E poi a circa 50 chilometri a monte di Bihać, si trova Martin Brod. Qui l’Una forma il più grande complesso di cascate del suo corso. Oltre al più famoso e grande Milančevo buk, qui si possono ammirare molte altre cascate, cascatelle e laghetti che si estendono attraverso il villaggio fino alla foce del fiume Unac a Una. Più vicina e a soli otto chilometri da Bihać, nel villaggio di Kostela, si trova un’altra perla sulla Una. Si rischia di non vederla in quanto è “nascosta” dietro al grande albergo/ristorante, ma si trova sulla strada principale che porta da Bihać o a est verso Banja Luka. Si tratta del Kostelski buk: una copia in miniatura del Strbački buk.

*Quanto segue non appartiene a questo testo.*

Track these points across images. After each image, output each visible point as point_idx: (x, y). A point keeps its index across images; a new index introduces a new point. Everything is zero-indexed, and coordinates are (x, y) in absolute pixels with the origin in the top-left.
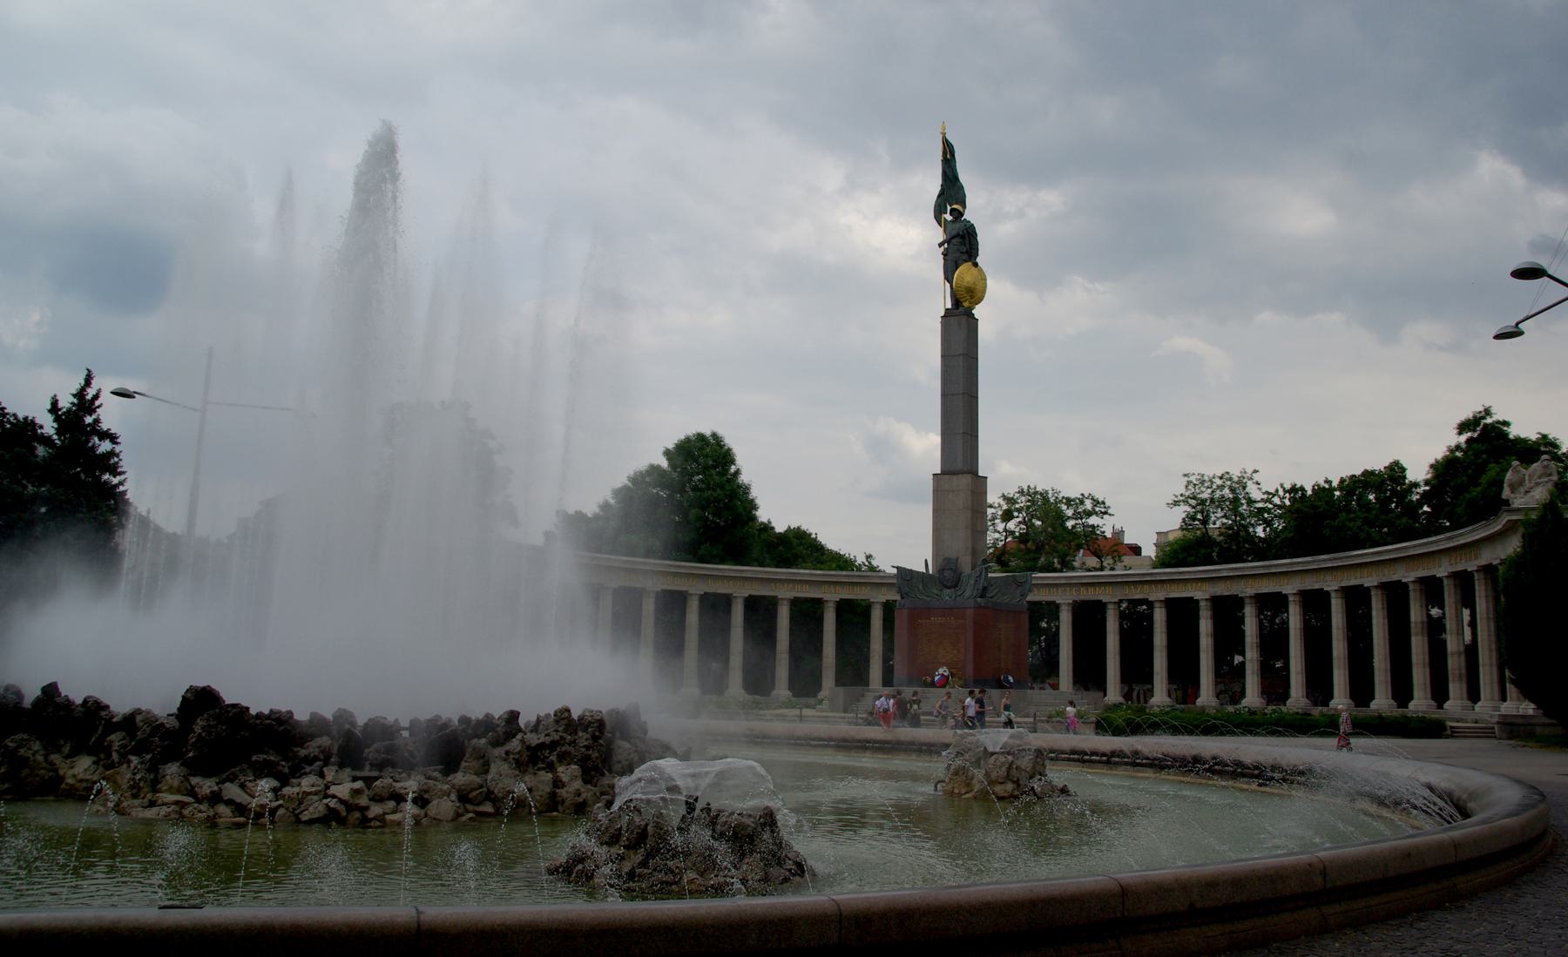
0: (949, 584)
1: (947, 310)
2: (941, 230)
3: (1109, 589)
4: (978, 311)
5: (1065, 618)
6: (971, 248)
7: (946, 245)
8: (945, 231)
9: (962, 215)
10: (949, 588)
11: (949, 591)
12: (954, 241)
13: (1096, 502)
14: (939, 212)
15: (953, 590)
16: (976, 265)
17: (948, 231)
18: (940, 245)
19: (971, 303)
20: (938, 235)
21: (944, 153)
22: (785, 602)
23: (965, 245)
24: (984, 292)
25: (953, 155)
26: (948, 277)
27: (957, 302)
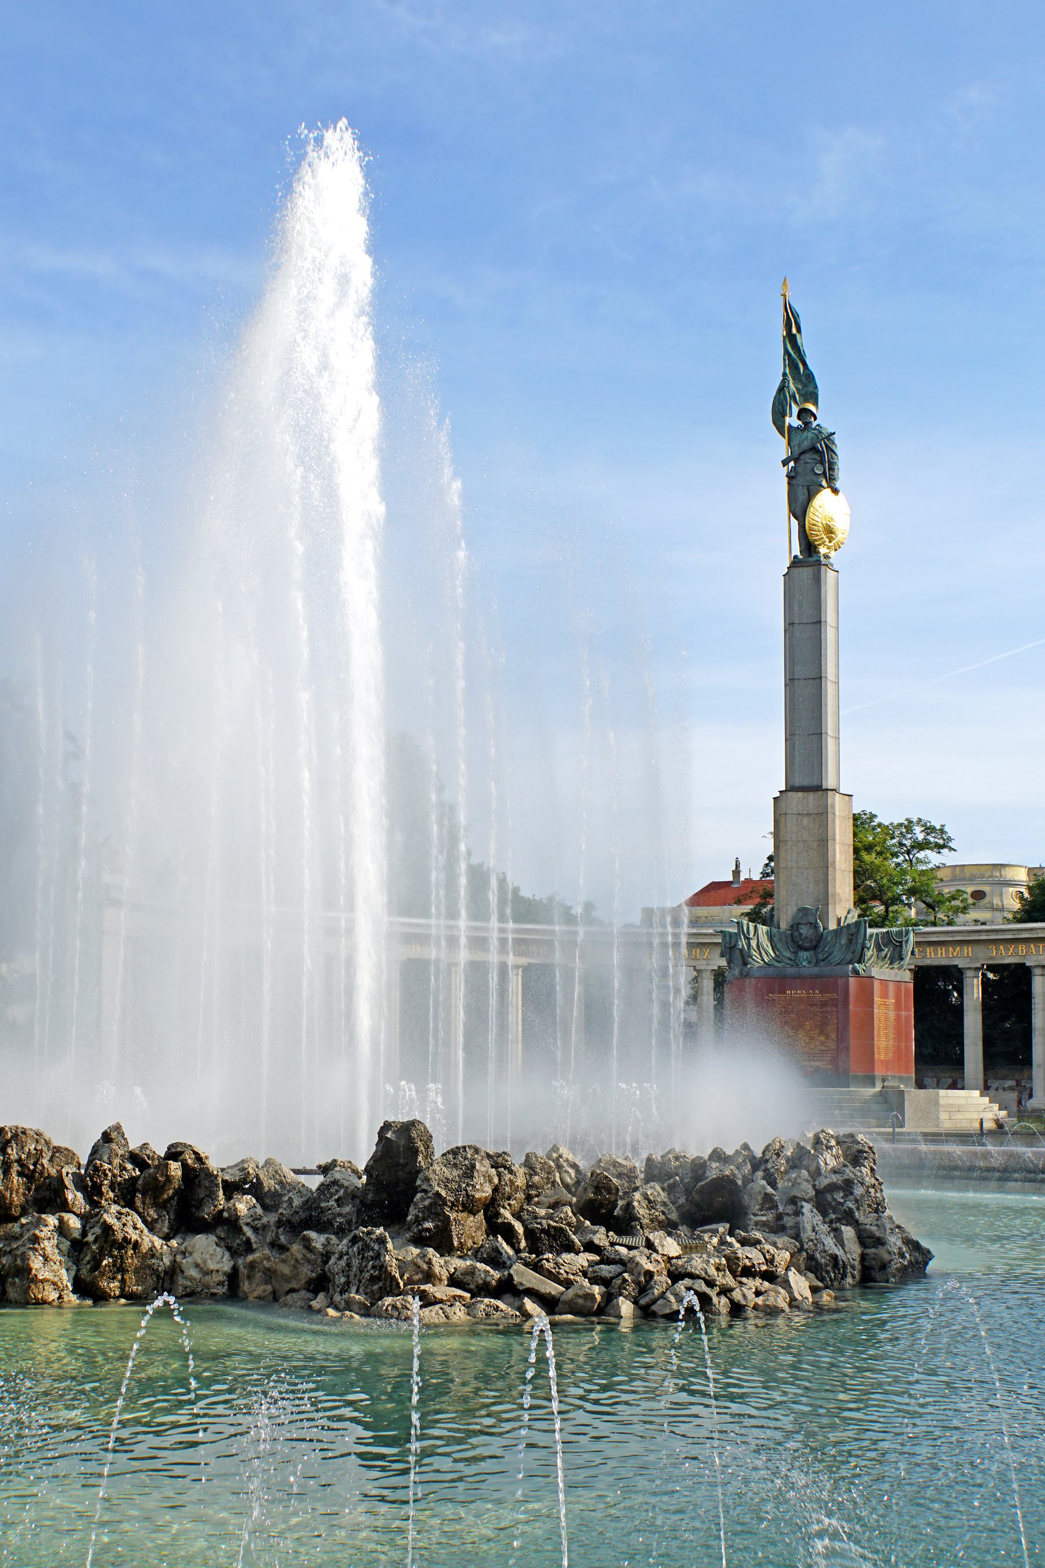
0: (807, 945)
2: (784, 442)
3: (968, 950)
5: (974, 992)
6: (829, 469)
7: (792, 464)
8: (789, 444)
10: (806, 949)
12: (808, 457)
13: (929, 829)
14: (779, 414)
17: (795, 442)
18: (785, 463)
19: (829, 548)
23: (822, 462)
25: (799, 330)
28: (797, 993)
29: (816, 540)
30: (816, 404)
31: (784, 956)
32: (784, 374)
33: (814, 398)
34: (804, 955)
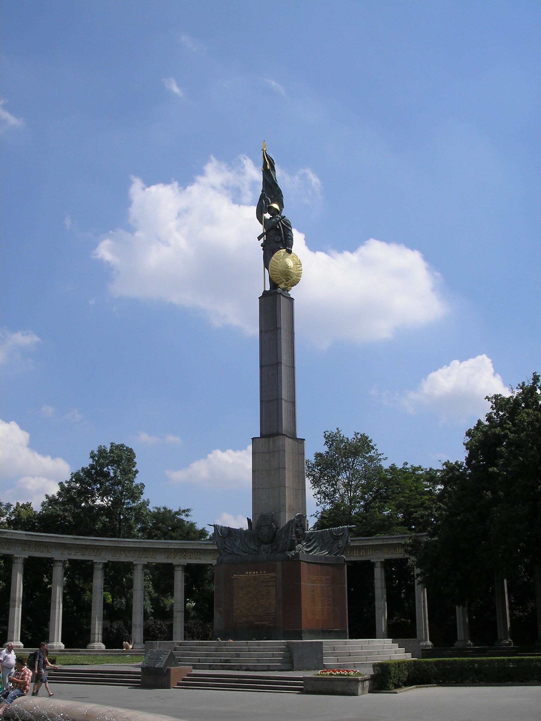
4: (293, 292)
8: (265, 227)
9: (278, 212)
10: (266, 544)
11: (266, 546)
12: (272, 232)
15: (269, 545)
16: (290, 252)
18: (259, 238)
19: (286, 285)
20: (260, 229)
21: (265, 164)
22: (180, 568)
24: (299, 275)
26: (266, 265)
27: (274, 285)
29: (277, 280)
30: (281, 205)
31: (251, 549)
32: (262, 191)
33: (280, 201)
34: (264, 547)
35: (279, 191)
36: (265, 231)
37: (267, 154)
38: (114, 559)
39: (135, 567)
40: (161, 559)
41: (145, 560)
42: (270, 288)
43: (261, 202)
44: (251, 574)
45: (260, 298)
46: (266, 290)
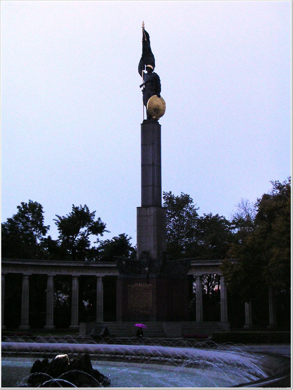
1: (144, 120)
4: (161, 121)
8: (144, 79)
9: (153, 70)
12: (148, 83)
16: (159, 96)
17: (145, 79)
18: (141, 86)
19: (156, 116)
20: (140, 80)
22: (76, 278)
24: (164, 111)
26: (145, 104)
28: (138, 285)
29: (152, 114)
32: (142, 55)
35: (153, 56)
36: (144, 82)
37: (145, 30)
38: (35, 272)
39: (49, 278)
40: (64, 273)
41: (54, 273)
42: (147, 118)
43: (141, 63)
44: (138, 285)
45: (142, 125)
46: (144, 119)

Le cascate sono minori e tutta la zona è minore però non manca di fascino. Si ha la visione del fiume e il suo colore smeraldo. Si passa un ponte e si arriva a una specie di isola che offre di tutto. Ci sono diverse panchine, punti panoramici. Si possono fare delle piccole camminate lungo i sentieri, vedere le cascate della Una e non manca pure un mini zoo con animali domestici, ideale soprattutto per più piccoli.